- **Görev Talimatı 1**
Karar metninin "MAHKEMESİ : ... Bölge" ifadesinden "incelenerek gereği görüşüldü." ifadesine kadar olan kısmını hiçbir değişiklik yapmadan çoğaltın.
- **Görev Talimatı 2**
Karar metnine göre temyiz dilekçesinin kabulüne hangi gerekçeyle karar verildiğini bir ila üç cümleyle açıklayın.
- **Görev Talimatı 3**
Karar metninde geçen bütün tarihleri, her birinin neye ait olduğunu da belirterek listeleyin.

- **Seçilmiş Alıntı**
⁂
4. Hukuk Dairesi 2019/1501 E. , 2020/2984 K.
"İçtihat Metni"
MAHKEMESİ : ... Bölge Adliye Mahkemesi 3. Hukuk Dairesi
İLK DERECE
MAHKEMESİ : ... 1. Asliye Hukuk Mahkemesi
Davacı ... vekili Avukat ... tarafından, davalı ... aleyhine12/03/2018 gününde verilen dilekçe ile menfi tespit istenmesi üzerine mahkemece yapılan yargılama sonunda; davanın kabulüne dair verilen 12/12/2018 günlü karara karşı davalı tarafın istinaf başvurusu üzerine yapılan incelemede; ... 1. Asliye Hukuk Mahkemesinin 12/12/2018 tarih ve 2018/255-2018/1256 sayılı kararının HMK"nın 353/1-b-3. maddesi gereğince kaldırılmasına, yeniden esas hakkında hüküm kurularak davanın kabulüne dair verilen 25/03/2019 günlü kararın Yargıtayca incelenmesi davalı vekili tarafından süresi içinde istenilmekle temyiz dilekçesinin kabulüne karar verildikten sonra tetkik hakimi tarafından hazırlanan rapor ile dosya içerisindeki kağıtlar incelenerek gereği görüşüldü.
⁂
- **Sayfa görüntüleri ve çıkarılan metin**
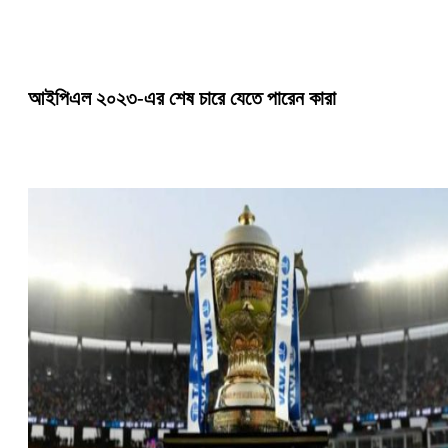
আইপিএল ২০২৩-এর শেষ চারে যেতে পারেন কারা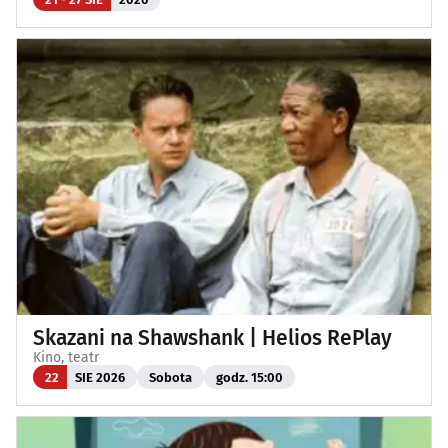
Skazani na Shawshank | Helios RePlay
Kino, teatr
22
SIE 2026
Sobota
godz. 15:00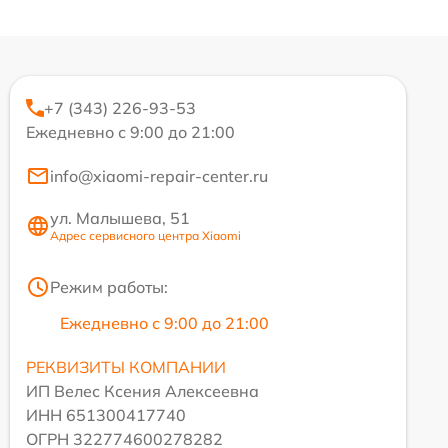
+7 (343) 226-93-53
Ежедневно с 9:00 до 21:00
info@xiaomi-repair-center.ru
ул. Малышева, 51
Адрес сервисного центра Xiaomi
Режим работы:
Ежедневно с 9:00 до 21:00
РЕКВИЗИТЫ КОМПАНИИ
ИП Велес Ксения Алексеевна
ИНН 651300417740
ОГРН 322774600278282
⁂
- **Alıştırma Çıktısı 1**
MAHKEMESİ : ... Bölge Adliye Mahkemesi 3. Hukuk Dairesi
İLK DERECE
MAHKEMESİ : ... 1. Asliye Hukuk Mahkemesi
Davacı ... vekili Avukat ... tarafından, davalı ... aleyhine12/03/2018 gününde verilen dilekçe ile menfi tespit istenmesi üzerine mahkemece yapılan yargılama sonunda; davanın kabulüne dair verilen 12/12/2018 günlü karara karşı davalı tarafın istinaf başvurusu üzerine yapılan incelemede; ... 1. Asliye Hukuk Mahkemesinin 12/12/2018 tarih ve 2018/255-2018/1256 sayılı kararının HMK"nın 353/1-b-3. maddesi gereğince kaldırılmasına, yeniden esas hakkında hüküm kurularak davanın kabulüne dair verilen 25/03/2019 günlü kararın Yargıtayca incelenmesi davalı vekili tarafından süresi içinde istenilmekle temyiz dilekçesinin kabulüne karar verildikten sonra tetkik hakimi tarafından hazırlanan rapor ile dosya içerisindeki kağıtlar incelenerek gereği görüşüldü.

- **Alıştırma Çıktısı 2**
Temyiz dilekçesinin kabulüne, 25/03/2019 günlü kararın Yargıtayca incelenmesi davalı vekili tarafından süresi içinde istendiği için karar verilmiştir. Bunun ardından tetkik hakiminin hazırladığı rapor ve dosyadaki kağıtlar incelenerek gereği görüşülmüştür.

- **Alıştırma Çıktısı 3**
- 12/03/2018: Davacı vekilinin menfi tespit istemiyle dilekçe verdiği gün
- 12/12/2018: İlk derece mahkemesinin davanın kabulüne dair verdiği kararın tarihi
- 25/03/2019: Yeniden esas hakkında hüküm kurularak davanın kabulüne dair verilen kararın tarihi